_SOURCE RECORDS_:
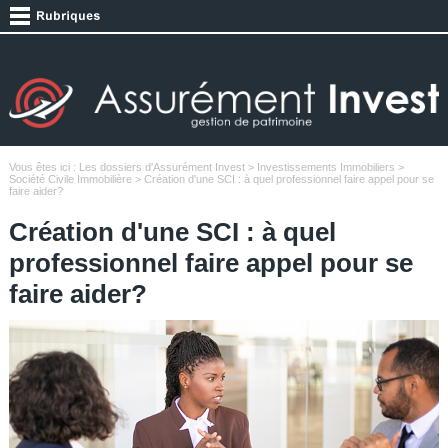
Vous êtes ici :
Les dossiers d'Assurément Invest
>
Investissements Immobiliers
>
Société Civile Immobilière
> Création d'une SCI : à quel professionnel faire appel pour se
faire aider?
Création d'une SCI : à quel
professionnel faire appel pour se
faire aider?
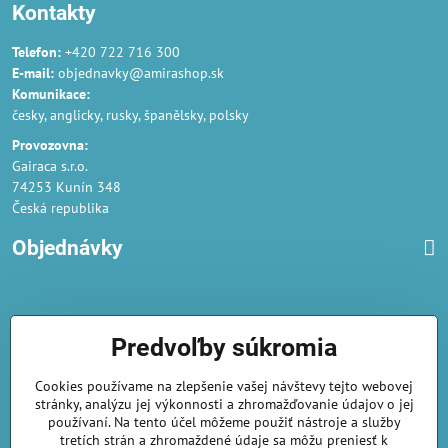
Kontakty
Telefon:
+420 722 716 300
E-mail:
objednavky@amirashop.sk
Komunikace:
česky, anglicky, rusky, španělsky, polsky
Provozovna:
Gairaca s.r.o.
74253 Kunín 348
Česká republika
Objednávky
Obchodné podmienky
Predvoľby súkromia
Podmienky ochrany osobných údajov
Cookies používame na zlepšenie vašej návštevy tejto webovej
Náklady na dodání a doba dodání
stránky, analýzu jej výkonnosti a zhromažďovanie údajov o jej
Veľkoobchod
- značka Gaira®
používaní. Na tento účel môžeme použiť nástroje a služby
tretích strán a zhromaždené údaje sa môžu preniesť k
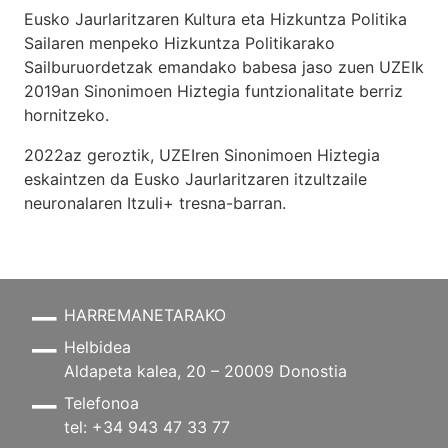
Eusko Jaurlaritzaren Kultura eta Hizkuntza Politika
Sailaren menpeko Hizkuntza Politikarako
Sailburuordetzak emandako babesa jaso zuen UZEIk
2019an Sinonimoen Hiztegia funtzionalitate berriz
hornitzeko.
2022az geroztik, UZEIren Sinonimoen Hiztegia
eskaintzen da Eusko Jaurlaritzaren itzultzaile
neuronalaren
Itzuli+
tresna-barran.
HARREMANETARAKO
Helbidea
Aldapeta kalea, 20 – 20009 Donostia
Telefonoa
tel: +34 943 47 33 77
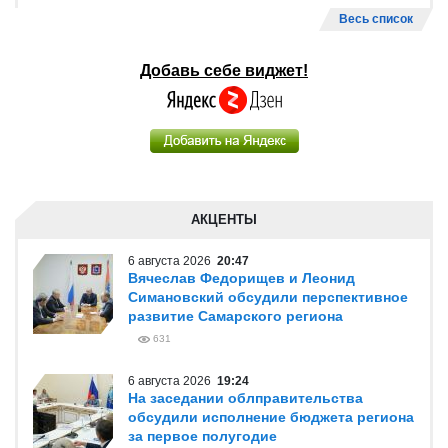
Весь список
Добавь себе виджет!
АКЦЕНТЫ
6 августа 2026
20:47
Вячеслав Федорищев и Леонид
Симановский обсудили перспективное
развитие Самарского региона
631
6 августа 2026
19:24
На заседании облправительства
обсудили исполнение бюджета региона
за первое полугодие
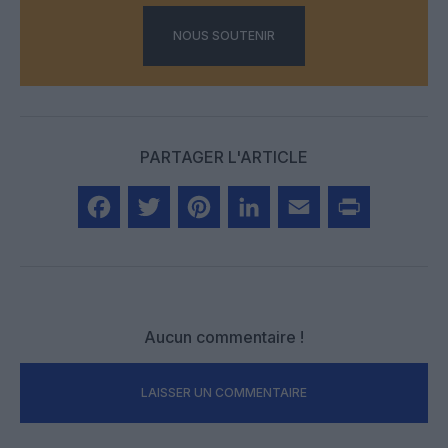
NOUS SOUTENIR
PARTAGER L'ARTICLE
Facebook
Twitter
Pinterest
LinkedIn
Email
Print
Aucun commentaire !
LAISSER UN COMMENTAIRE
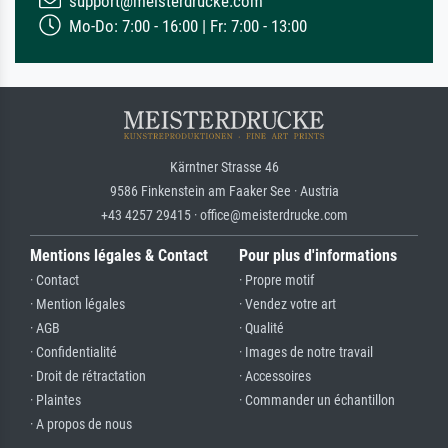
support@meisterdrucke.com
Mo-Do: 7:00 - 16:00 | Fr: 7:00 - 13:00
Kärntner Strasse 46
9586 Finkenstein am Faaker See · Austria
+43 4257 29415 · office@meisterdrucke.com
Mentions légales & Contact
Pour plus d'informations
· Contact
· Propre motif
· Mention légales
· Vendez votre art
· AGB
· Qualité
· Confidentialité
· Images de notre travail
· Droit de rétractation
· Accessoires
· Plaintes
· Commander un échantillon
· A propos de nous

_REQUIRED ACTION_:
Without including any picture, reproduce all of the material exactly.

_COMPLETED TASK_:
Vous êtes ici :
Les dossiers d'Assurément Invest
>
Investissements Immobiliers
>
Société Civile Immobilière
> Création d'une SCI : à quel professionnel faire appel pour se
faire aider?
Création d'une SCI : à quel
professionnel faire appel pour se
faire aider?
Kontakty
Telefon:
+420 722 716 300
E-mail:
objednavky@amirashop.sk
Komunikace:
česky, anglicky, rusky, španělsky, polsky
Provozovna:
Gairaca s.r.o.
74253 Kunín 348
Česká republika
Objednávky
Obchodné podmienky
Predvoľby súkromia
Podmienky ochrany osobných údajov
Cookies používame na zlepšenie vašej návštevy tejto webovej
Náklady na dodání a doba dodání
stránky, analýzu jej výkonnosti a zhromažďovanie údajov o jej
Veľkoobchod
- značka Gaira®
používaní. Na tento účel môžeme použiť nástroje a služby
tretích strán a zhromaždené údaje sa môžu preniesť k
Eusko Jaurlaritzaren Kultura eta Hizkuntza Politika
Sailaren menpeko Hizkuntza Politikarako
Sailburuordetzak emandako babesa jaso zuen UZEIk
2019an Sinonimoen Hiztegia funtzionalitate berriz
hornitzeko.
2022az geroztik, UZEIren Sinonimoen Hiztegia
eskaintzen da Eusko Jaurlaritzaren itzultzaile
neuronalaren
Itzuli+
tresna-barran.
HARREMANETARAKO
Helbidea
Aldapeta kalea, 20 – 20009 Donostia
Telefonoa
tel: +34 943 47 33 77
Весь список
Добавь себе виджет!
АКЦЕНТЫ
6 августа 2026
20:47
Вячеслав Федорищев и Леонид
Симановский обсудили перспективное
развитие Самарского региона
631
6 августа 2026
19:24
На заседании облправительства
обсудили исполнение бюджета региона
за первое полугодие
NOUS SOUTENIR
PARTAGER L'ARTICLE
Facebook
Twitter
Pinterest
LinkedIn
Email
Print
Aucun commentaire !
LAISSER UN COMMENTAIRE
support@meisterdrucke.com
Mo-Do: 7:00 - 16:00 | Fr: 7:00 - 13:00
Kärntner Strasse 46
9586 Finkenstein am Faaker See · Austria
+43 4257 29415 · office@meisterdrucke.com
Mentions légales & Contact
Pour plus d'informations
· Contact
· Propre motif
· Mention légales
· Vendez votre art
· AGB
· Qualité
· Confidentialité
· Images de notre travail
· Droit de rétractation
· Accessoires
· Plaintes
· Commander un échantillon
· A propos de nous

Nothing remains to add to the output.